# Possible Fog as Projection Screen?



## CloseTheVoid

SO I've been very interested lately in having projections throughout our graveyard for floating ghosts and effects like that. I am already planning to have a simple pepper's ghost illusion like this one:




What I was interested in was using a fog machine as a large background screen to project images of ghosts floating around. My yard seems too big to attempt a screen for lots of floating ghosts so I was wondering if anyone had tips or success stories of projecting ghosts onto fog.


----------



## RoxyBlue

Apparently it's doable. I found this company online that provides professional equipment for setting up a screen of fog for projections:

http://www.fogscreen.com/

Can't speak to their quality or reliability since I've not dealt with them. On the home haunter level, your biggest issue will be keeping the fog in one place long enough for a projection to be seen effectively. Unsuitable weather conditions can wreak havoc with use of fog for any purpose.

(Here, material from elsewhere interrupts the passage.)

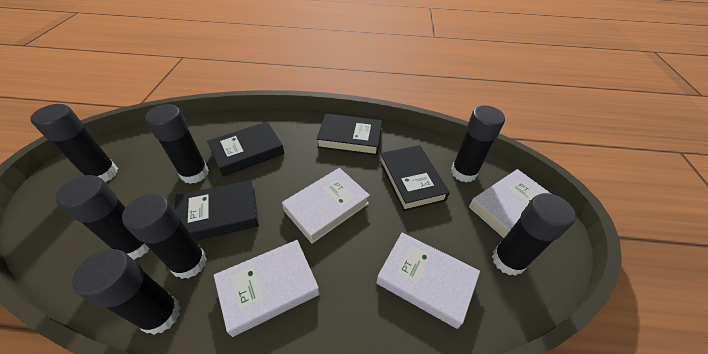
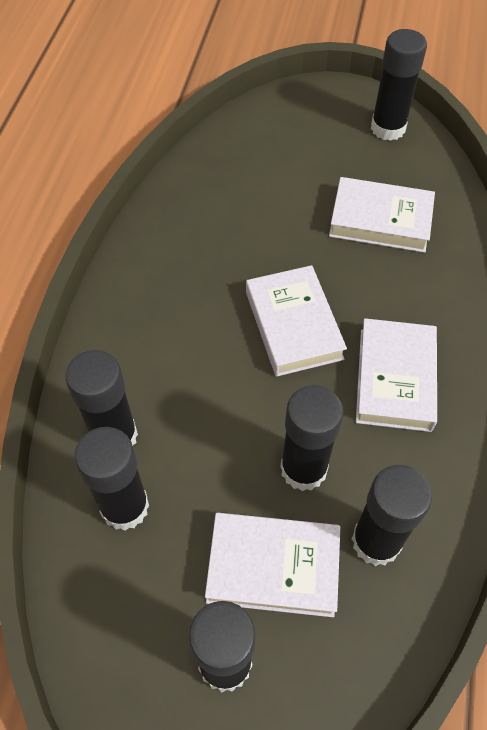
black book: 4 -> 0
black glue stick: 7 -> 6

Also found a blog for someone who attempted to build a system from scratch:

http://www.finkbuilt.com/blog/diy-fog-screen/


----------



## The-Haunter

I built a fog wall system for a Halloween wedding I did a couple years ago was just a PVC tube with a slit cut in it filled with frozen water bottles suspended above. Think there is pics on my wedding website look under w.e.d Michigan on google and it should come up any questions just let me know and I'll try my best to answer


----------



## The-Haunter

Website is www.wedmi.com


----------



## MapThePlanet

I tried it a few years back. Never had really good luck with it. Always had an issue with wind. The slightest breeze and it messes things up. Had an issue condensation as well in the tube and it would drip water out the holes (I didn't do a slit). It needed to be pretty dense and very consistent for a projection to look correct on it, so I felt defeated and went a different route....I built a frame work for a rear projector, pretty basic square shape, the front (facing the people) was black scrim material, the a white sheet behind it. the projected image hits the white fist for a good reflection the goes through the black for a better contrast.


----------



## pyro jerry

*Fog screen*

The Disney fog screen uses high pressure liquid nitrogen instead of a fog machine.


----------



## LittleBlueBMW

I swear it smells like fog juice in pirates near that screen effect but having worked with Liquid Nitrogen, I can see that too.


----------



## Troll Wizard

I've used something similar but it was with floating heads talking! It worked really well with a globe or something close to that!


----------



## R. Lamb

I have worked with this and it can be done but, to really make it work you have to keep it small. Unless, of course you are Disney.


----------



## typoagain

I thought about trying to project flames on fog. Has anyone tried that?


----------



## Tai95

I think you would need a rather large fog machine and full cooperation from the weather to pull this off. On the other hand I have been to some clubs where they use haze machines and those things can fill a place with smoke thick enough to set off fire alarms.
Something like this may work.


----------